Difficile à dire. Mais on peut au moins dissocier deux choses. D’une part, les sociétés modernes n’ont pas de problème fondamental avec la réflexion sur le temps long: la modernité est planificatrice, elle crée des institutions de solidarité qui permettent d’accueillir de nouveaux arrivants (éducation, santé) et tend à imaginer l’Etat comme une entité qui n’est pas soumise à la dégradation ou la mort. Faire des plans sur plusieurs générations n’est donc pas en contradiction avec notre héritage historique.
Par contre, il est vrai de dire que le socle matériel qui a rendu possible une bonne partie de ces projets d’avenir n’était pas durable. Précisément, il s’agit du moteur énergétique et fossile de cette projection inter-générationnelle. On peut donc dissocier d’un côté le fait que nous savons donner une place aux générations futures dans notre système d’organisation (c’est même une part essentielle de sa légitimité), et de l’autre le fait que nous le faisons trop souvent en sous estimant le coût environnemental et climatique de cette projection (c’est ce que J.-B. Fressoz appelle la “désinhibition” face aux risque).
Parler au nom du futur
Après ces quelques réflexions, l’image du combat entre le David climatique et le Goliath fossile change un peu. Derrière l’inégale répartition des forces sociales, il y a deux façons contrastées de se représenter le lien entre le passé, le présent et l’avenir. Pour Goliath, le passé est essentiellement celui de l’inertie des infrastructures énergétiques et leur aura politique, économique, et social. Inapte à se projeter dans un avenir qui s’en émancipe, il préfère miser sur un avenir dans lequel l’adaptation (forcément sélective) et l’innovation (souvent un pari) fonctionnent comme des gardiens contre la catastrophe. Autrement dit, le camp du statu quo ne fait pas totalement l’impasse sur les générations futures, mais il les dépeint en fonction de ses propres intérêts.

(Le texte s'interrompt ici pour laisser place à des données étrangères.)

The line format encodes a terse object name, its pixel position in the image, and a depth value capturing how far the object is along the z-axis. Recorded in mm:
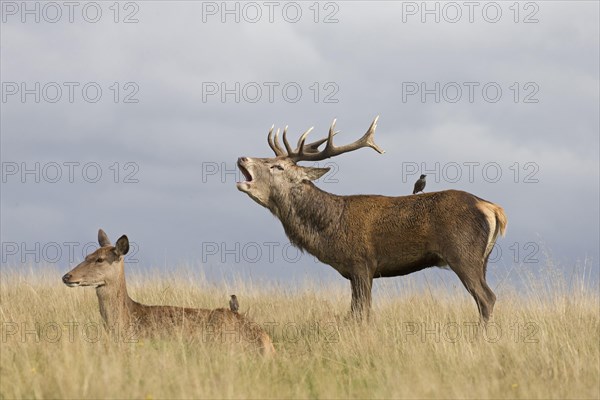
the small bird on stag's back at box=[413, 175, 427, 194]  26641
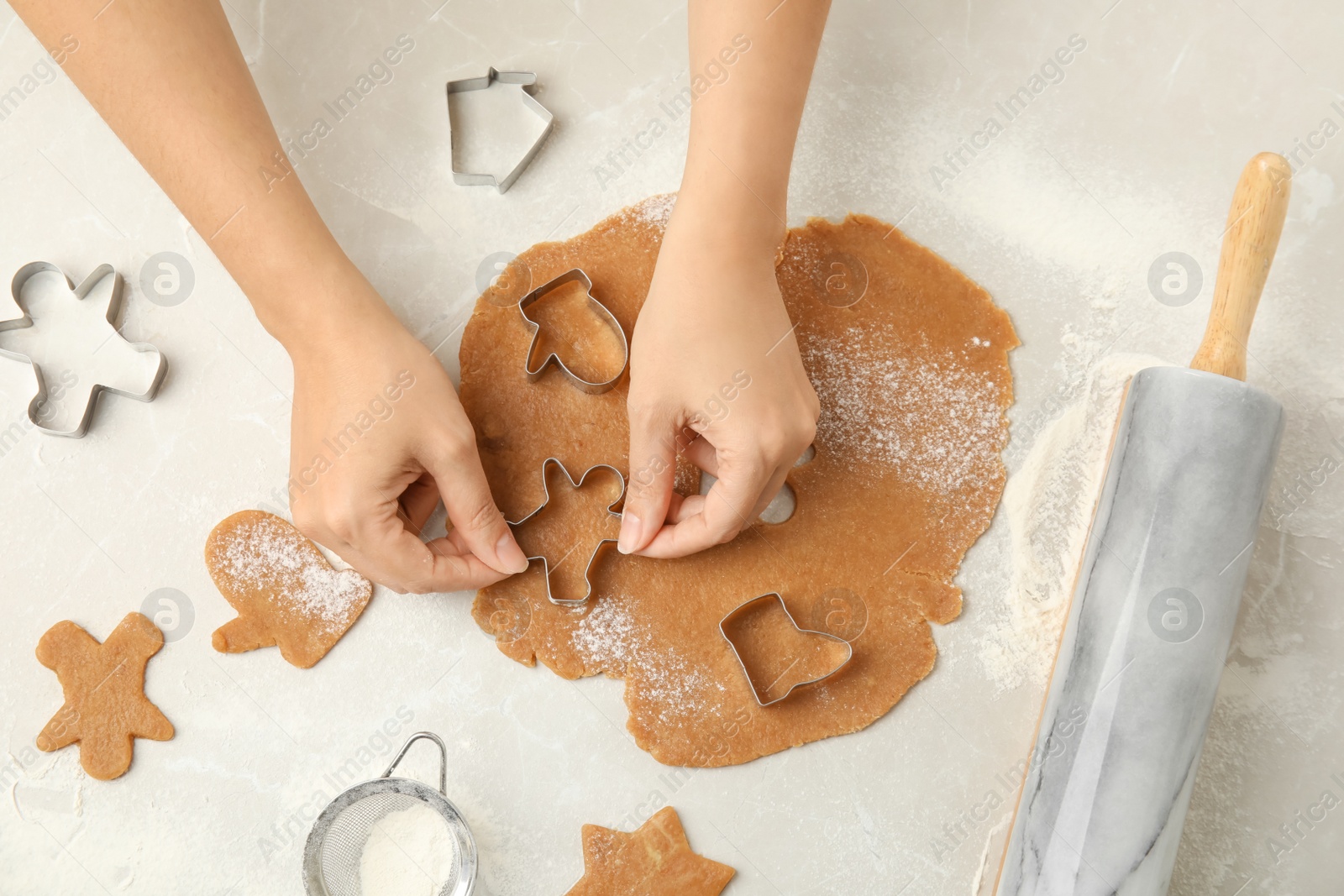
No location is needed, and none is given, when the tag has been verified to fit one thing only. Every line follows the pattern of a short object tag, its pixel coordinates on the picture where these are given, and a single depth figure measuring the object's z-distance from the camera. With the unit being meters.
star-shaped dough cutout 0.78
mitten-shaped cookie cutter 0.80
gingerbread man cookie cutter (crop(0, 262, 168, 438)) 0.82
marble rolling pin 0.73
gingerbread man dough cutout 0.80
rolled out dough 0.79
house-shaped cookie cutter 0.84
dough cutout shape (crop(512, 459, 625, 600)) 0.80
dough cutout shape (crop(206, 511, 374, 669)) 0.80
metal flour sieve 0.76
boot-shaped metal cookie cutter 0.78
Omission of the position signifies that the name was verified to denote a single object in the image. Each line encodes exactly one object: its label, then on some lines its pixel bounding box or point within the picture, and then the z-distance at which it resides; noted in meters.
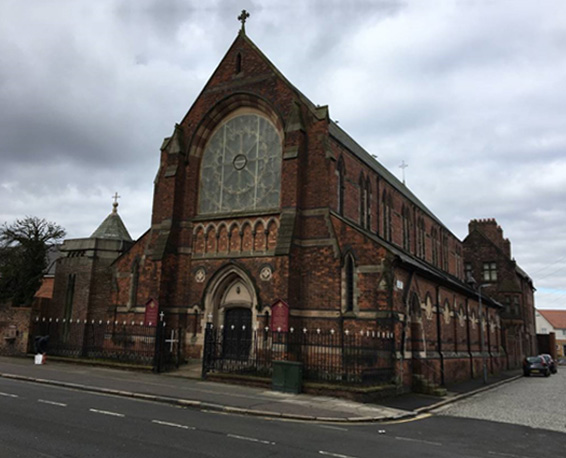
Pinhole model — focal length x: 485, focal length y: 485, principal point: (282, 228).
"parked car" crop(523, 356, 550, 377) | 35.94
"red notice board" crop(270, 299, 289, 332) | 18.55
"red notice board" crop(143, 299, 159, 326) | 21.45
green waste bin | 15.82
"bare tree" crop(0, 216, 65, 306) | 32.41
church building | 18.91
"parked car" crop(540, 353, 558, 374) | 40.00
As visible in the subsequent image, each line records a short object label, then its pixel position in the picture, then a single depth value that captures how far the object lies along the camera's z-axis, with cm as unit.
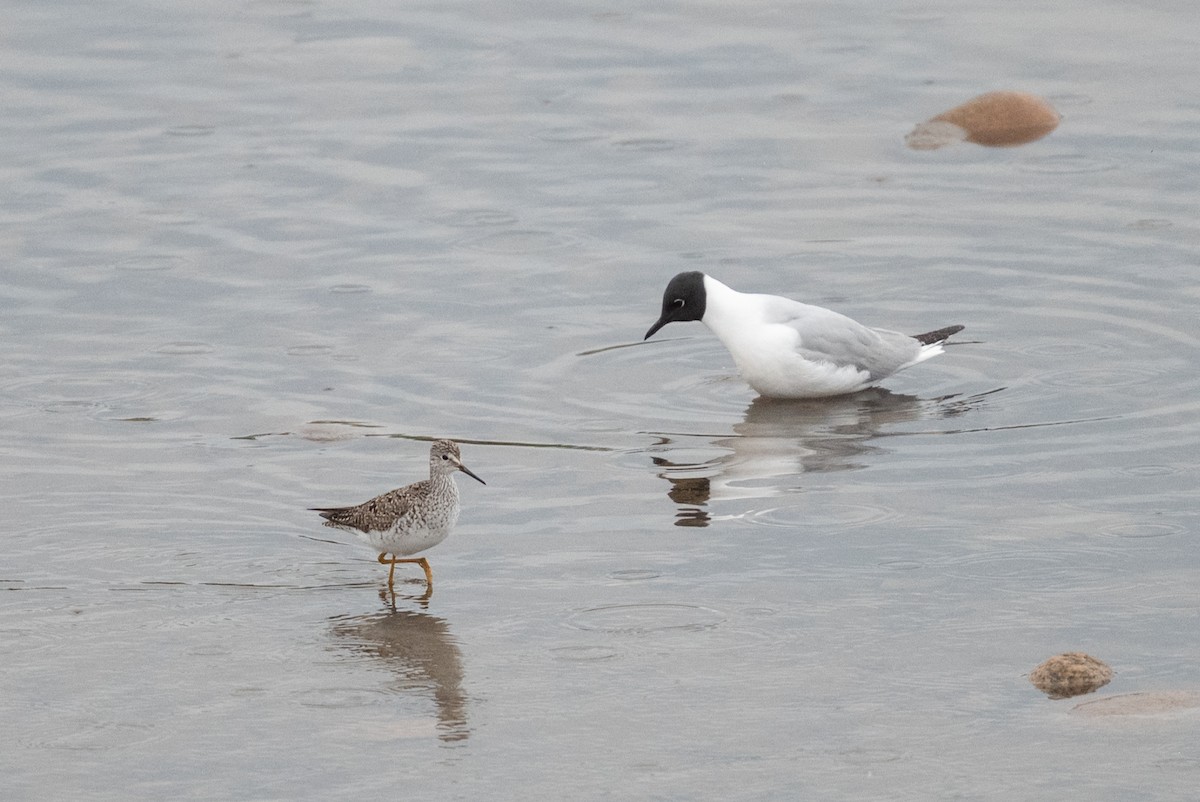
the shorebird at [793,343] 2223
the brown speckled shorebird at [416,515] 1540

Pour David, le scénario doit être différent. Mais pour l’instant, comme on l’indiquait dans une récente publication, il est indécis. Si l’on accepte l’idée que l’universalisme humanitaire, qui invoque les générations futures de façon incantatoire, est inefficace, il faut trouver une autre façon de les faire peser dans la balance des rapports de force. J’insiste sur ce point : la théorie politique de l’anthropocène doit être fondamentalement stratégique. Plutôt que de chercher des arguments normatifs abstraits destinés à fonder la valeur du climat et de l’avenir, ou réciproquement la nocivité des fossiles, elle doit être entièrement focalisée sur le problème de l’équilibre des forces sociales et chercher à en faire bouger les lignes.
Dans l’état actuel de mes réflexions, je ne vois qu’une possibilité, qui consiste à se réapproprier le sens de l’avenir. Il est impératif de créer un discours intellectuel, politique, médiatique, qui ancre dans la conscience collective l’idée que l’élimination des énergies fossiles, l’allégement de la pression que l’on exerce sur le milieu, ne sont pas en contradiction avec “la légitimité des modernes” (= le progrès), mais au contraire son actualisation la plus fine, la plus juste, la plus efficace.

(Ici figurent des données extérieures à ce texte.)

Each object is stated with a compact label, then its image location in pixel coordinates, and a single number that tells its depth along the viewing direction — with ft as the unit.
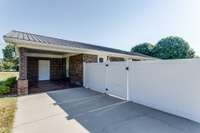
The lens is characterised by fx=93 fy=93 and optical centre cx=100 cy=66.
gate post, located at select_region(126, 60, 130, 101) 14.77
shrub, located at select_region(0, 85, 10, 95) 17.80
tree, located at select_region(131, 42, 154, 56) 69.35
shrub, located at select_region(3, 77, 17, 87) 20.92
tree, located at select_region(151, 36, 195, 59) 61.35
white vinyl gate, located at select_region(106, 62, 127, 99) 15.26
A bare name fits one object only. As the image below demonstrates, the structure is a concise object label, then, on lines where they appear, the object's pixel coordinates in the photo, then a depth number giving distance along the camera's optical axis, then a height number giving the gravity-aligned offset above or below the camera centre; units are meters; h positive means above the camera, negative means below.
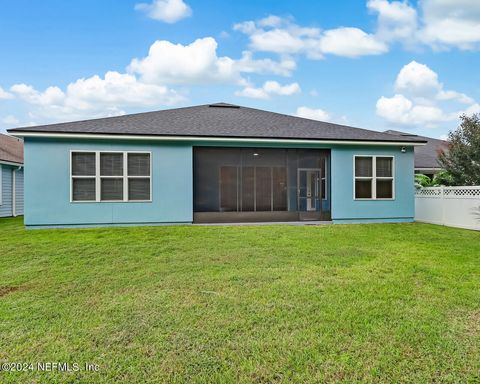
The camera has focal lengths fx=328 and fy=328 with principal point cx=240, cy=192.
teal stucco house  10.09 +0.65
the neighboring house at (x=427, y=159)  16.91 +1.66
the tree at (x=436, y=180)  12.46 +0.34
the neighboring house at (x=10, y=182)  14.79 +0.41
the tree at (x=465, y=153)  11.44 +1.28
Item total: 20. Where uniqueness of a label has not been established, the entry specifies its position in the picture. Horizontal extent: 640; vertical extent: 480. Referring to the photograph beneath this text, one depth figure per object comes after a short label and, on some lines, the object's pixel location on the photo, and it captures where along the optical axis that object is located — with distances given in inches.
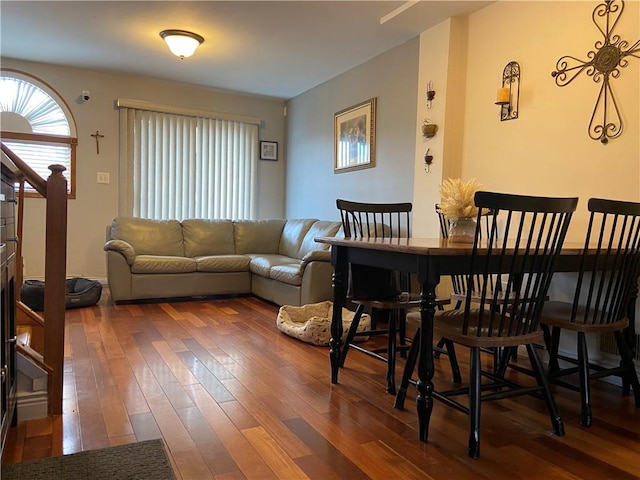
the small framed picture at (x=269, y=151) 250.8
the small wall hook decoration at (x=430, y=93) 148.0
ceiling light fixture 158.1
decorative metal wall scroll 101.8
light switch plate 215.2
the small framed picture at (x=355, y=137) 184.1
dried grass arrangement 87.8
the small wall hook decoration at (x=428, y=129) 146.9
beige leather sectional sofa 164.1
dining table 70.7
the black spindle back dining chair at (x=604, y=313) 79.4
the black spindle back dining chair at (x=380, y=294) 95.2
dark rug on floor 60.6
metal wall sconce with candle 125.6
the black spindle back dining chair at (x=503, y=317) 67.3
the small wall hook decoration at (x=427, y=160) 149.5
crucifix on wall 213.3
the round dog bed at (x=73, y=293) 159.8
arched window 198.5
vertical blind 221.0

Pour que les générations futures travaillent activement à la mutation de l’économie politique, elle ne doivent pas être représentées dans la société comme une force qui exerce un chantage moral : “travaillez pour nous, y compris au prix de sacrifices, sans quoi notre existence sera dégradée”. Elles doivent être représentées comme une force de création et de conquêtes sociales, matérielles : “travaillez pour votre émancipation, et nous en bénéficierons”.